**ASSIGNMENT**
Show, in full, each line of the data that contains "shall".

**SOURCE MATERIAL**

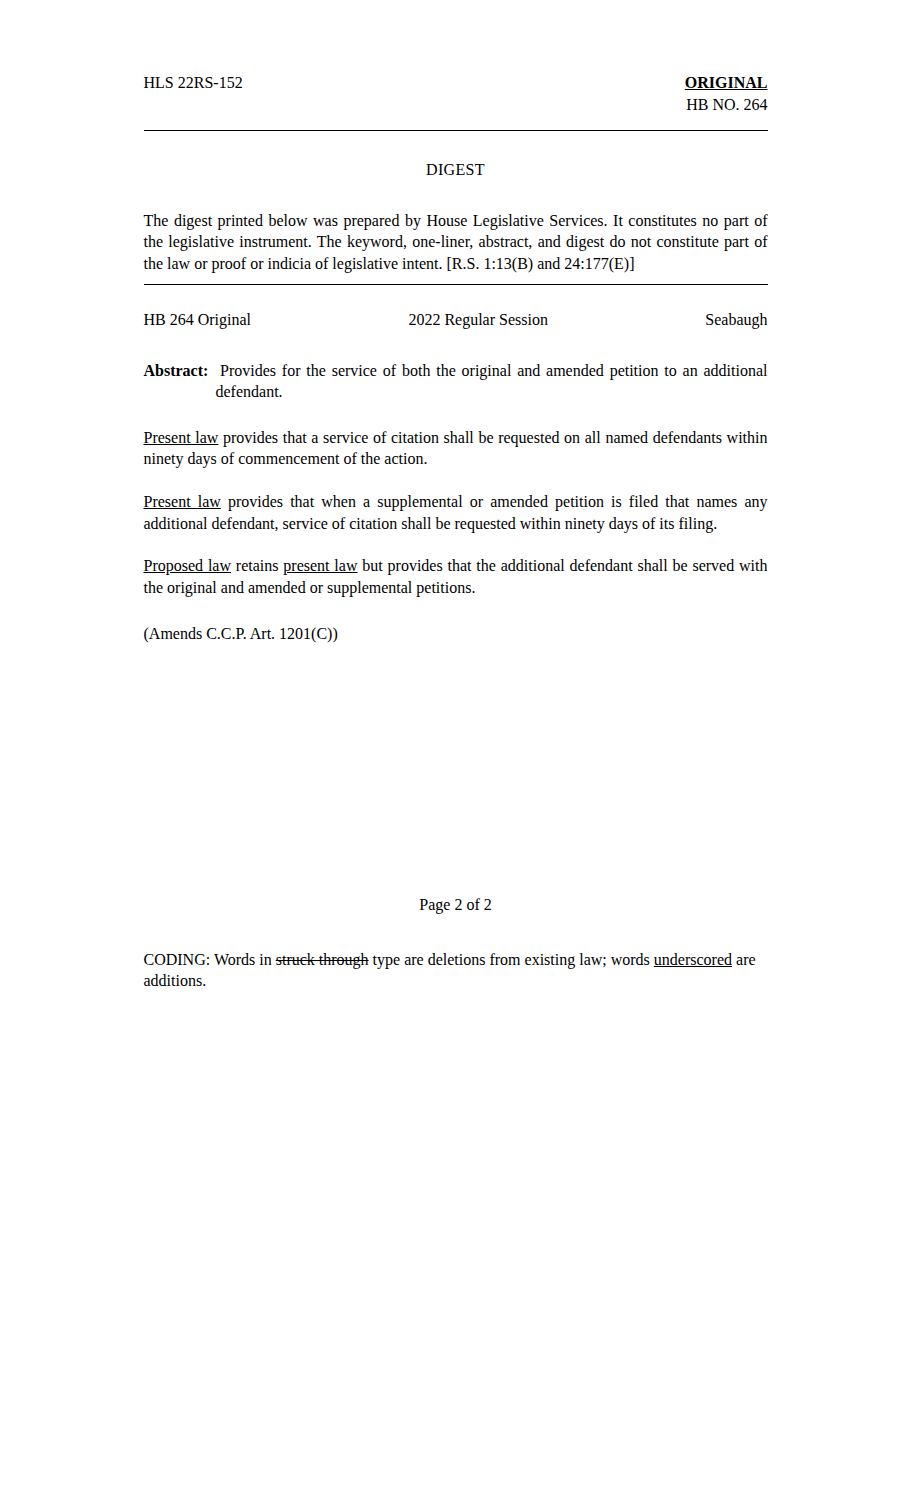HLS 22RS-152
ORIGINAL
HB NO. 264
DIGEST
The digest printed below was prepared by House Legislative Services. It constitutes no part of the legislative instrument. The keyword, one-liner, abstract, and digest do not constitute part of the law or proof or indicia of legislative intent. [R.S. 1:13(B) and 24:177(E)]
HB 264 Original
2022 Regular Session
Seabaugh
Abstract: Provides for the service of both the original and amended petition to an additional defendant.
Present law provides that a service of citation shall be requested on all named defendants within ninety days of commencement of the action.
Present law provides that when a supplemental or amended petition is filed that names any additional defendant, service of citation shall be requested within ninety days of its filing.
Proposed law retains present law but provides that the additional defendant shall be served with the original and amended or supplemental petitions.
(Amends C.C.P. Art. 1201(C))
Page 2 of 2
CODING: Words in struck through type are deletions from existing law; words underscored are additions.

**ANSWER FOR THE TASK**
Present law provides that a service of citation shall be requested on all named defendants within ninety days of commencement of the action.
Present law provides that when a supplemental or amended petition is filed that names any additional defendant, service of citation shall be requested within ninety days of its filing.
Proposed law retains present law but provides that the additional defendant shall be served with the original and amended or supplemental petitions.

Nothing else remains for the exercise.